# Data provided
%%

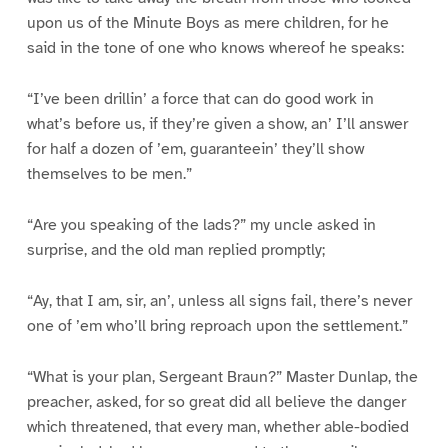
upon us of the Minute Boys as mere children, for he
said in the tone of one who knows whereof he speaks:
“I’ve been drillin’ a force that can do good work in
what’s before us, if they’re given a show, an’ I’ll answer
for half a dozen of ’em, guaranteein’ they’ll show
themselves to be men.”
“Are you speaking of the lads?” my uncle asked in
surprise, and the old man replied promptly;
“Ay, that I am, sir, an’, unless all signs fail, there’s never
one of ’em who’ll bring reproach upon the settlement.”
“What is your plan, Sergeant Braun?” Master Dunlap, the
preacher, asked, for so great did all believe the danger
which threatened, that every man, whether able-bodied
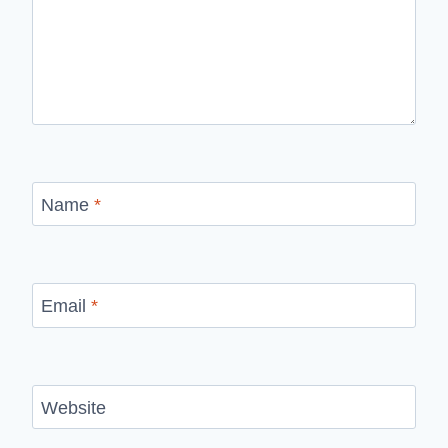
Name
*
Email
*
Website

%%

# Work instructions
Express the listing above as a Markdown table with the columns "No." and "Text", one row per line, numbered in order, skipping blank lines and leaving out the pictures.

# Your response
| No. | Text |
|---|---|
| 1 | upon us of the Minute Boys as mere children, for he |
| 2 | said in the tone of one who knows whereof he speaks: |
| 3 | “I’ve been drillin’ a force that can do good work in |
| 4 | what’s before us, if they’re given a show, an’ I’ll answer |
| 5 | for half a dozen of ’em, guaranteein’ they’ll show |
| 6 | themselves to be men.” |
| 7 | “Are you speaking of the lads?” my uncle asked in |
| 8 | surprise, and the old man replied promptly; |
| 9 | “Ay, that I am, sir, an’, unless all signs fail, there’s never |
| 10 | one of ’em who’ll bring reproach upon the settlement.” |
| 11 | “What is your plan, Sergeant Braun?” Master Dunlap, the |
| 12 | preacher, asked, for so great did all believe the danger |
| 13 | which threatened, that every man, whether able-bodied |
| 14 | Name |
| 15 | * |
| 16 | Email |
| 17 | * |
| 18 | Website |